Retype each entry exactly. Skip any pictures.

### Working data
------------------------------

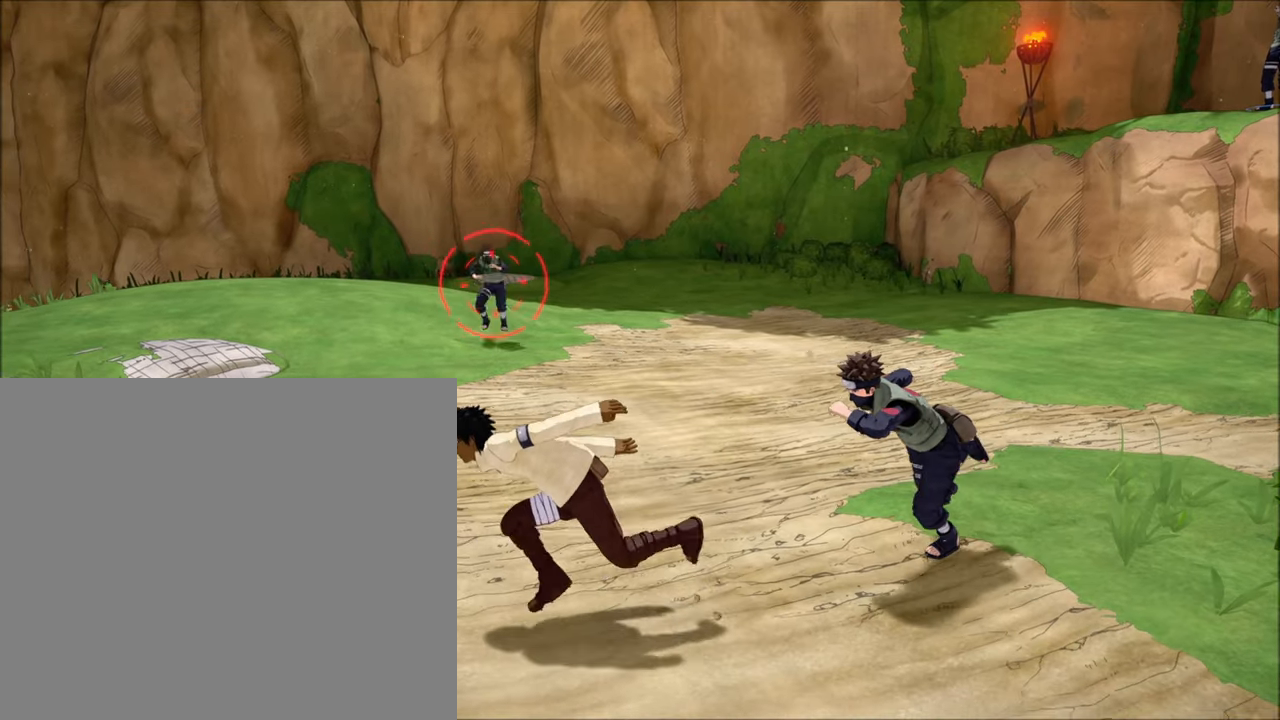
{"buttons": ["L1", "R2"], "left_stick": "center", "right_stick": "center", "events": [[33, "left_stick", "center"]]}
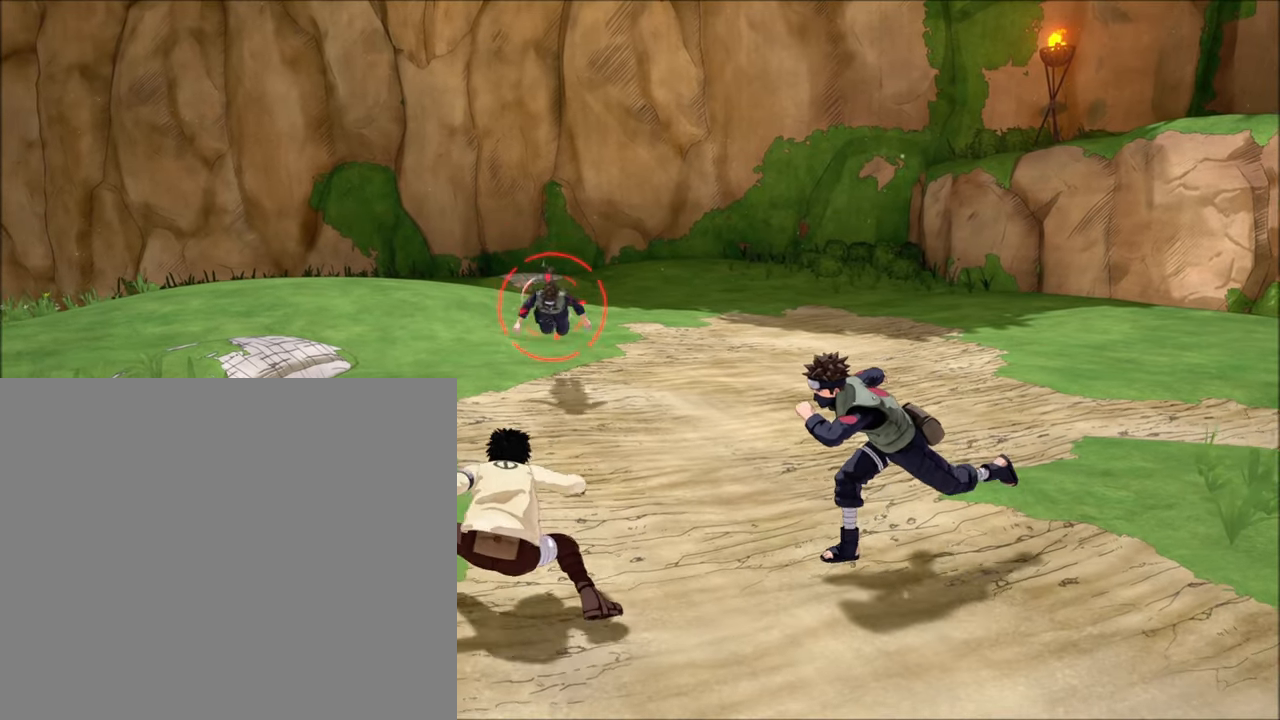
{"buttons": ["L1", "R2"], "left_stick": "up", "right_stick": "center", "events": [[67, "left_stick", "up"], [333, "R1", "down"], [400, "R1", "up"]]}
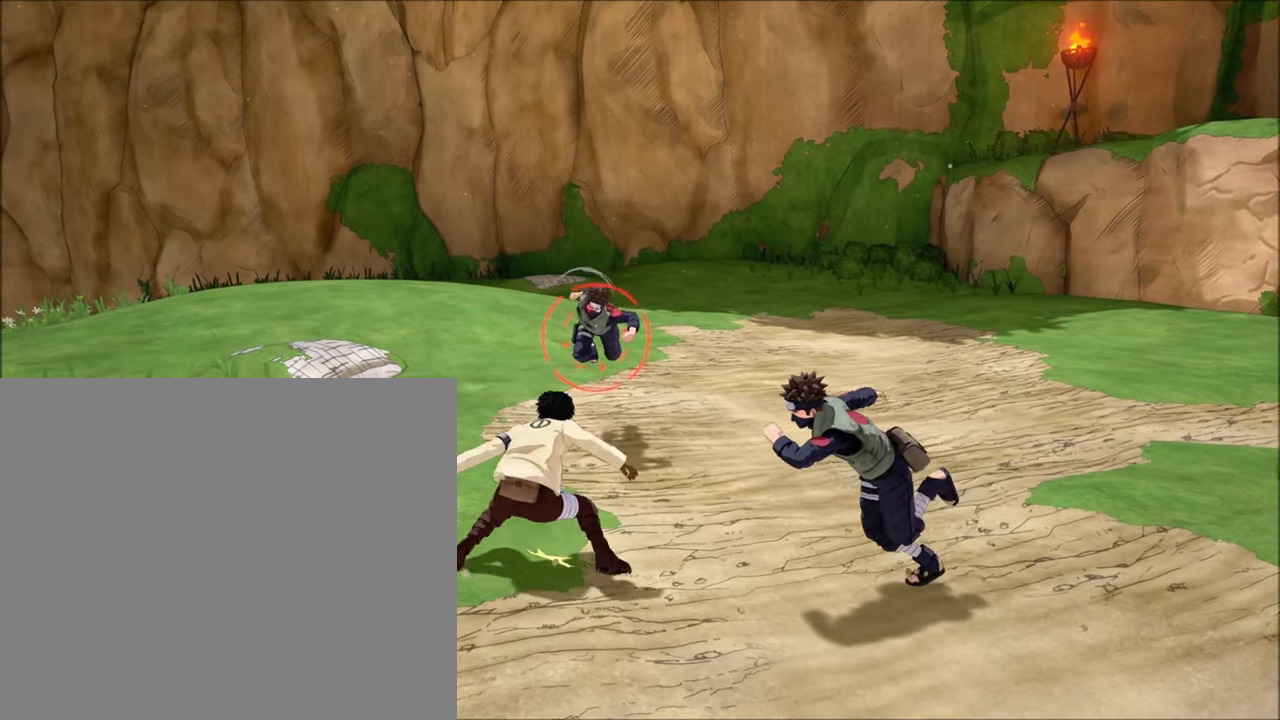
{"buttons": ["L1", "R2"], "left_stick": "center", "right_stick": "center", "events": [[167, "left_stick", "center"]]}
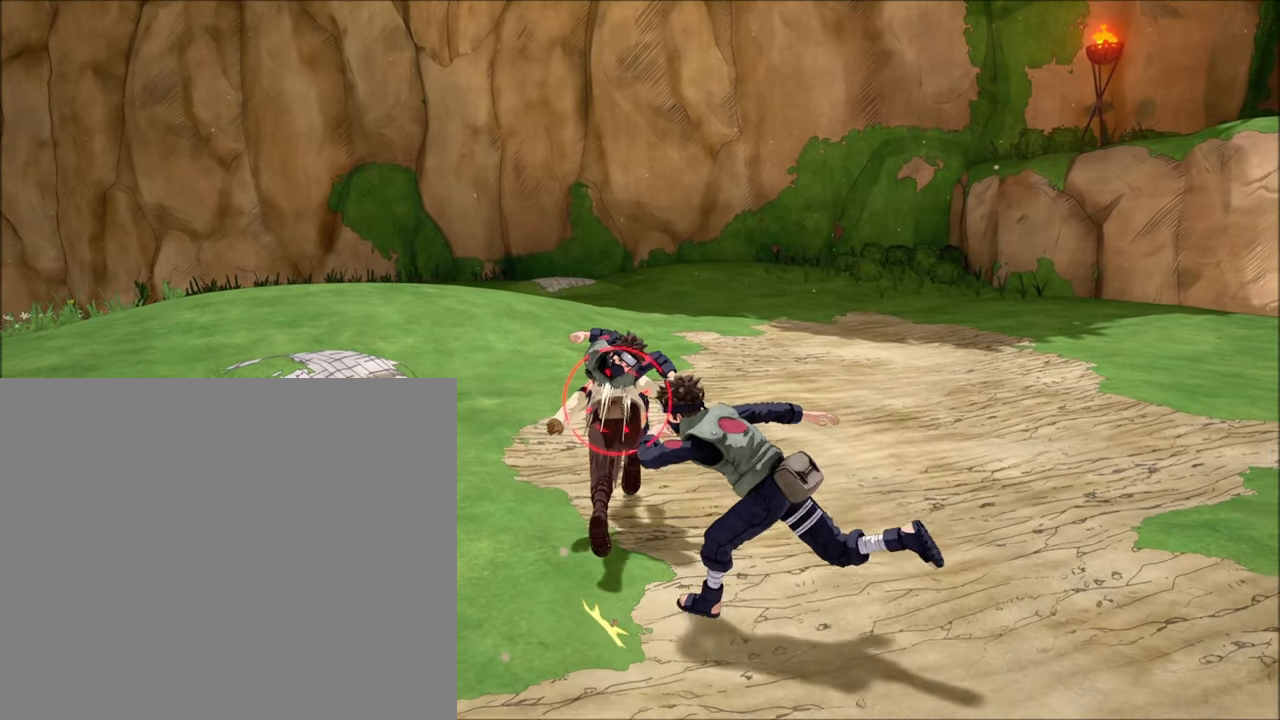
{"buttons": ["L1", "R1", "R2"], "left_stick": "right", "right_stick": "center", "events": [[200, "left_stick", "right"], [467, "R1", "down"]]}
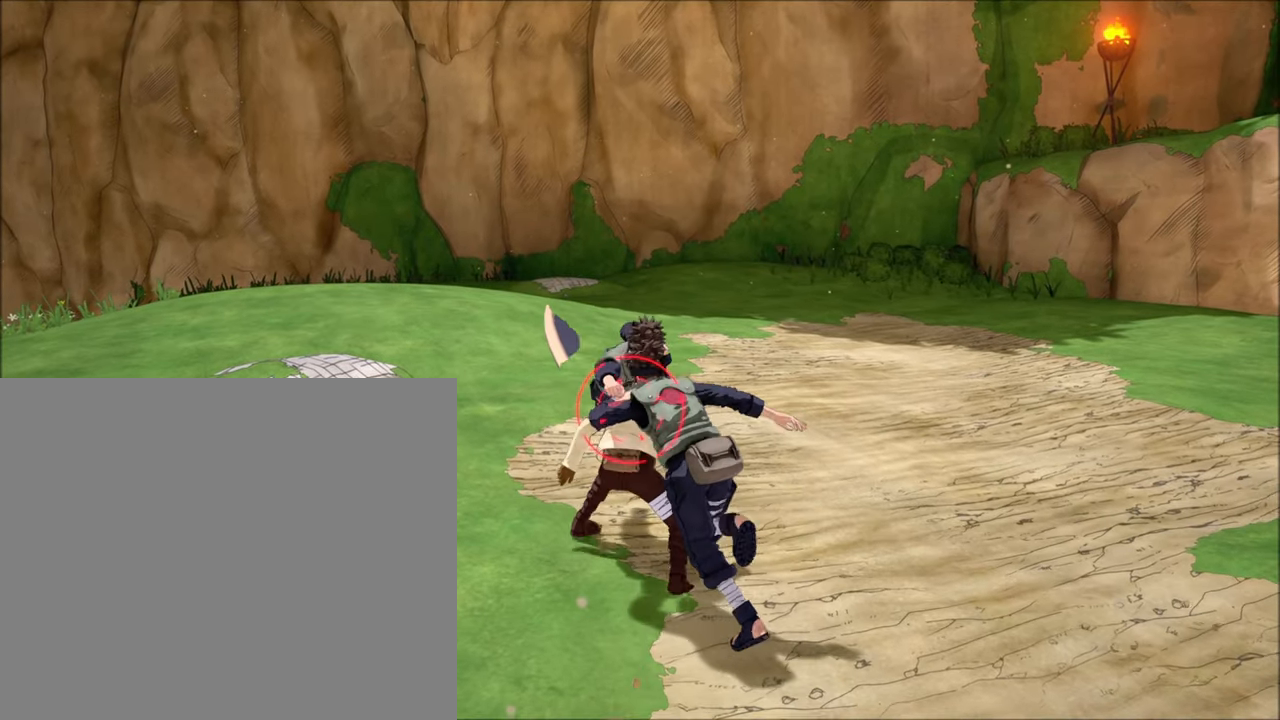
{"buttons": ["L1", "R2"], "left_stick": "right", "right_stick": "center", "events": [[233, "R1", "up"], [233, "left_stick", "center"], [500, "left_stick", "right"]]}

------------------------------

### Answer for this exercise
{"buttons": ["L1", "R2"], "left_stick": "center", "right_stick": "center", "events": [[33, "left_stick", "center"]]}
{"buttons": ["L1", "R2"], "left_stick": "up", "right_stick": "center", "events": [[67, "left_stick", "up"], [333, "R1", "down"], [400, "R1", "up"]]}
{"buttons": ["L1", "R2"], "left_stick": "center", "right_stick": "center", "events": [[167, "left_stick", "center"]]}
{"buttons": ["L1", "R1", "R2"], "left_stick": "right", "right_stick": "center", "events": [[200, "left_stick", "right"], [467, "R1", "down"]]}
{"buttons": ["L1", "R2"], "left_stick": "right", "right_stick": "center", "events": [[233, "R1", "up"], [233, "left_stick", "center"], [500, "left_stick", "right"]]}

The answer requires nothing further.